‘Reality is not always probable’
Since the scientific revolution there has been a tendency to suppose that only things that can be measured really exist, validating the quantifiable and occluding the intangible. Originating from this pretext, Troika’s dice works are a reflection on technological acceleration, predetermined choices, and the autonomy of algorithms.
‘Reality is not always probable’ is an image constructed from thousands of white dice which follows a pattern generated, line by line, by a simple computer binary program. The title, a quote by Jorge Luis Borges, emphasizes a disbelief in the measurable, mathematical laws of nature as the only model of truth and men’s disquiet towards a lack of controllable or predictable events.
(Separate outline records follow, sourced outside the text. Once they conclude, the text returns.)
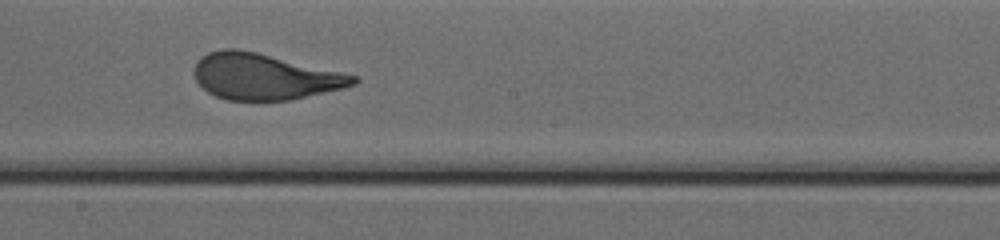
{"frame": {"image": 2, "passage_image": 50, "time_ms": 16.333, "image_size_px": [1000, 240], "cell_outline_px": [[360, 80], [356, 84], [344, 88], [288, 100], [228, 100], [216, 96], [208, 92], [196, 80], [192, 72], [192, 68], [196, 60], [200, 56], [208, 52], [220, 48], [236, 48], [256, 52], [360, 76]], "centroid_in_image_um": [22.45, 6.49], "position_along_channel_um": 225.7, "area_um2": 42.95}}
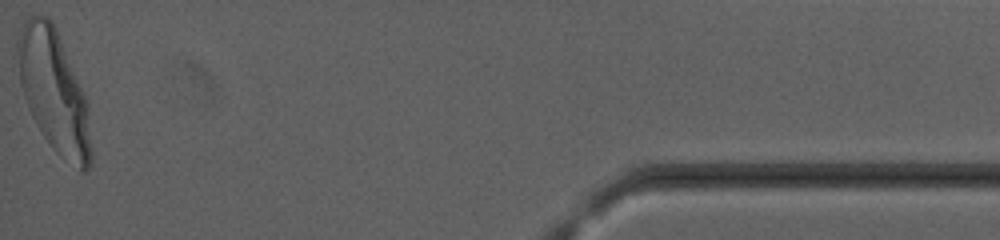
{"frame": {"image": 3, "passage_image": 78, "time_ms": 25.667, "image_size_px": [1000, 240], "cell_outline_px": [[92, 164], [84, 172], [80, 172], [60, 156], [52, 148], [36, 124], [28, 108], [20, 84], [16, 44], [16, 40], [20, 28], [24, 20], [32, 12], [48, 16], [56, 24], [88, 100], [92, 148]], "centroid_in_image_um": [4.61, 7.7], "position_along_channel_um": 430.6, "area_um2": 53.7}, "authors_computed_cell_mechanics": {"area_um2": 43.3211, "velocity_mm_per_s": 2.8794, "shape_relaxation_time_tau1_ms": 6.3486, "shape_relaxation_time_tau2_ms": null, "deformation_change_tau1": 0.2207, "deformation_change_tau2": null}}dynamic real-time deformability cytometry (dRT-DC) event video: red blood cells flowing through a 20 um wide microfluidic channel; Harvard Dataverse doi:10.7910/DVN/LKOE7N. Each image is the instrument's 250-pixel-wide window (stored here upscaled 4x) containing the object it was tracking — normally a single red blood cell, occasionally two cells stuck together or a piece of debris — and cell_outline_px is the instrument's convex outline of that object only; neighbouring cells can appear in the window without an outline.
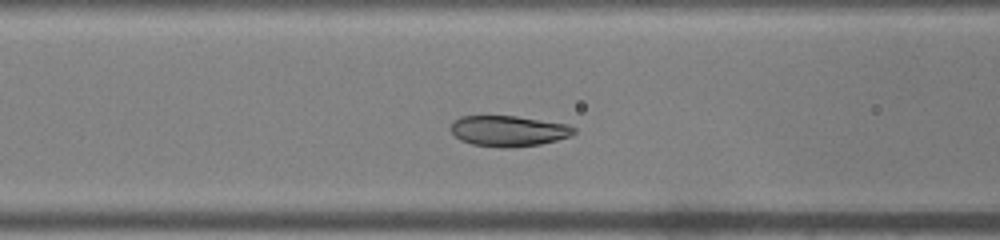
{"species": "common noctule bat (a hibernating species)", "species_latin": "Nyctalus noctula", "temperature_condition": "warm", "stored_images_in_passage": 36, "camera_frame_rate_fps": 3000, "um_per_image_px": 0.085, "animal": {"sex": "male", "body_mass_g": 19.0, "forearm_length_mm": 50.8}, "frame": {"image": 1, "passage_image": 7, "time_ms": 2.0, "image_size_px": [1000, 240], "cell_outline_px": [[576, 132], [572, 136], [540, 144], [512, 148], [500, 148], [472, 144], [460, 140], [452, 132], [452, 124], [460, 116], [516, 116], [568, 124], [576, 128]], "centroid_in_image_um": [43.27, 11.14], "position_along_channel_um": 123.3, "area_um2": 22.08}}
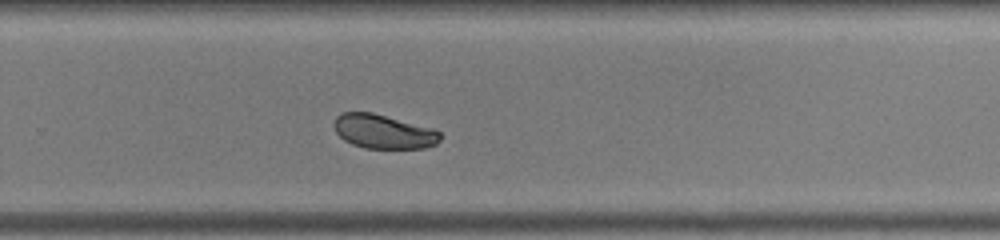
{"frame": {"image": 2, "passage_image": 20, "time_ms": 6.333, "image_size_px": [1000, 240], "cell_outline_px": [[440, 140], [436, 144], [424, 148], [364, 148], [352, 144], [344, 140], [336, 132], [332, 124], [336, 116], [340, 112], [372, 112], [432, 128], [440, 132]], "centroid_in_image_um": [32.55, 11.18], "position_along_channel_um": 297.2, "area_um2": 21.15}}
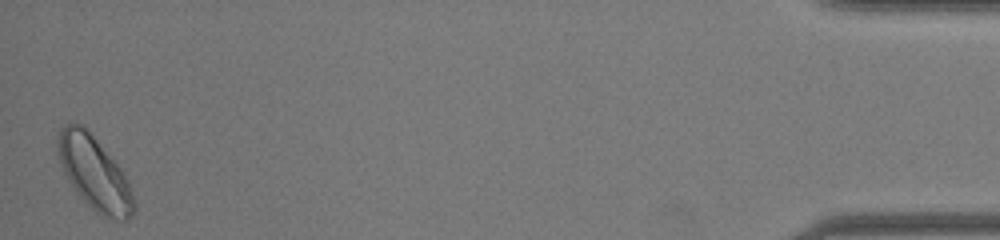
{"frame": {"image": 3, "passage_image": 36, "time_ms": 11.667, "image_size_px": [1000, 240], "cell_outline_px": [[136, 212], [128, 220], [116, 220], [100, 216], [76, 192], [64, 172], [60, 164], [56, 152], [56, 136], [60, 128], [64, 124], [80, 124], [96, 140], [120, 168], [128, 180], [136, 204]], "centroid_in_image_um": [8.02, 14.76], "position_along_channel_um": 427.2, "area_um2": 32.43}, "authors_computed_cell_mechanics": {"area_um2": 22.4553, "velocity_mm_per_s": 4.0236, "shape_relaxation_time_tau1_ms": 1.2081, "shape_relaxation_time_tau2_ms": null, "deformation_change_tau1": 0.0972, "deformation_change_tau2": null}}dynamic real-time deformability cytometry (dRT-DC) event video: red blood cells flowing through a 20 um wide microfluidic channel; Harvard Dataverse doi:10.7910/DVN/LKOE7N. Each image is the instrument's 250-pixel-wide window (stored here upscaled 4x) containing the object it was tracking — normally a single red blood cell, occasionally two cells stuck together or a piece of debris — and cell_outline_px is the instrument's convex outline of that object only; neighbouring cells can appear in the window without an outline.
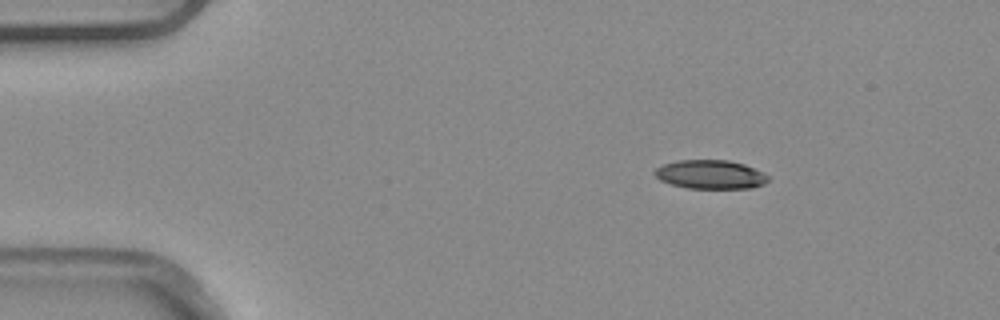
{"species": "common noctule bat (a hibernating species)", "species_latin": "Nyctalus noctula", "temperature_condition": "warm", "stored_images_in_passage": 4, "camera_frame_rate_fps": 3000, "um_per_image_px": 0.085, "animal": {"sex": "male", "body_mass_g": 20.4}, "frame": {"image": 1, "passage_image": 2, "time_ms": 0.333, "image_size_px": [1000, 320], "cell_outline_px": [[768, 180], [764, 184], [752, 188], [688, 188], [672, 184], [660, 180], [652, 172], [656, 168], [664, 164], [680, 160], [728, 160], [744, 164], [768, 176]], "centroid_in_image_um": [60.36, 14.83], "position_along_channel_um": 24.6, "area_um2": 18.84}}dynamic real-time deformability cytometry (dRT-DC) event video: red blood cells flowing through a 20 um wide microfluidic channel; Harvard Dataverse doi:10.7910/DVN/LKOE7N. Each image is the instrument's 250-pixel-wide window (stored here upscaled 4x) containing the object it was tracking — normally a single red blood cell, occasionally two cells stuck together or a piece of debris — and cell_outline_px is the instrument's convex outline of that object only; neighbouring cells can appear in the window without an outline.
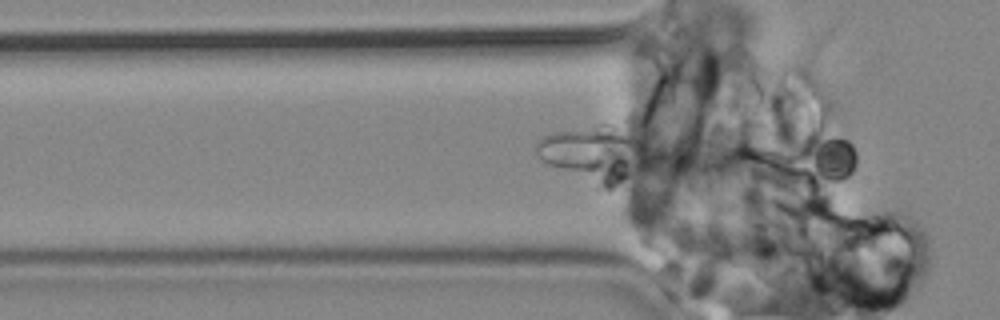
{"species": "common noctule bat (a hibernating species)", "species_latin": "Nyctalus noctula", "temperature_condition": "cold", "stored_images_in_passage": 4, "camera_frame_rate_fps": 3000, "um_per_image_px": 0.085, "animal": {"sex": "male", "body_mass_g": 19.2, "forearm_length_mm": 51.8}, "frame": {"image": 1, "passage_image": 4, "time_ms": 1.0, "image_size_px": [1000, 320], "cell_outline_px": [[856, 164], [852, 172], [848, 176], [840, 180], [824, 180], [816, 172], [812, 164], [812, 160], [820, 144], [824, 140], [832, 136], [840, 136], [848, 140], [852, 144], [856, 152]], "centroid_in_image_um": [70.96, 13.49], "position_along_channel_um": 54.8, "area_um2": 10.92}}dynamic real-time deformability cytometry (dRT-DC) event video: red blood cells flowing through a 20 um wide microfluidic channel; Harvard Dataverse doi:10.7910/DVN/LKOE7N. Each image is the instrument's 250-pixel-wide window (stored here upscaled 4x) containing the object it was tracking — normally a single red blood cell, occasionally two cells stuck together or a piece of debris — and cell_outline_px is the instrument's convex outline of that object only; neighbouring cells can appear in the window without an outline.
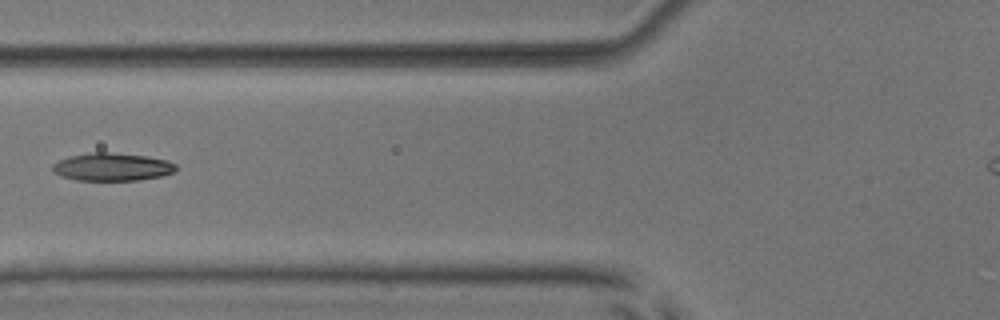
{"species": "common noctule bat (a hibernating species)", "species_latin": "Nyctalus noctula", "temperature_condition": "room temperature", "stored_images_in_passage": 4, "camera_frame_rate_fps": 3000, "um_per_image_px": 0.085, "animal": {"sex": "male", "body_mass_g": 17.9, "forearm_length_mm": 54.2}, "frame": {"image": 1, "passage_image": 4, "time_ms": 3.667, "image_size_px": [1000, 320], "cell_outline_px": [[176, 172], [160, 176], [136, 180], [76, 180], [60, 176], [52, 172], [52, 164], [68, 156], [92, 152], [108, 152], [144, 156], [168, 160], [176, 164]], "centroid_in_image_um": [9.51, 14.19], "position_along_channel_um": 116.3, "area_um2": 20.06}}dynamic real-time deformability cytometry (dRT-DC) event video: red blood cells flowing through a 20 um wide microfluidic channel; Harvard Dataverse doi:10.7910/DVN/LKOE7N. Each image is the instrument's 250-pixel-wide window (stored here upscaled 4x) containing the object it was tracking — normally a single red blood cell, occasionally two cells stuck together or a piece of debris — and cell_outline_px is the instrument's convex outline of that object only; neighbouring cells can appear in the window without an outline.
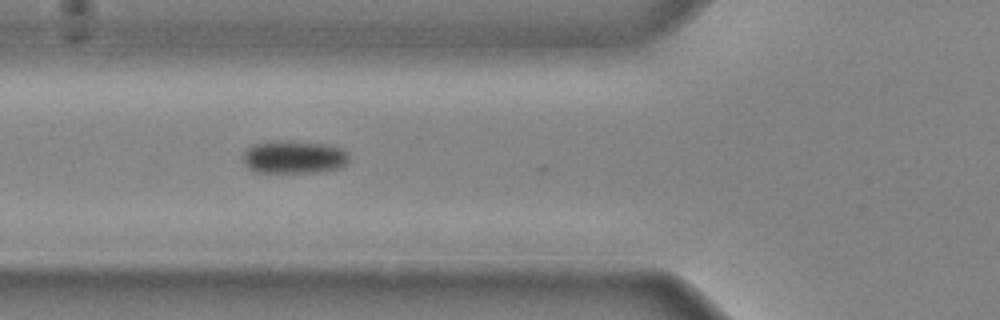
{"species": "common noctule bat (a hibernating species)", "species_latin": "Nyctalus noctula", "temperature_condition": "cold", "stored_images_in_passage": 21, "camera_frame_rate_fps": 3000, "um_per_image_px": 0.085, "animal": {"sex": "male", "body_mass_g": 20.4}, "frame": {"image": 1, "passage_image": 4, "time_ms": 1.0, "image_size_px": [1000, 320], "cell_outline_px": [[348, 160], [340, 168], [316, 172], [256, 172], [248, 168], [244, 164], [244, 152], [252, 144], [276, 140], [328, 144], [344, 148], [348, 156]], "centroid_in_image_um": [24.98, 13.34], "position_along_channel_um": 100.8, "area_um2": 20.35}}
Troika’s dice works reference the historical use of dice as a means of determining fate, chance and luck. The roll of the dice relies on the laws of probability. In contrast, the fate of the modern man is increasingly determined by algorithms. In restricting the visible numbers on the dice to 1 and 6, Troika have reduced the random potential of numbers to a binary outcome. This usurps the dice as a symbol of chance and unpredictability.
While the 1 and 6 emphasize the binary nature of the algorithmic image, the dice objects remain iconic for generating random numbers and men’s attempt to circumvent randomness as a measure of uncertainty. By using only the faces showing 1 and 6 Troika locks the otherwise random possibilities of 1 to 6 to only these two instances asking the question: Are our choices radically free, or are they determined by prior decisions?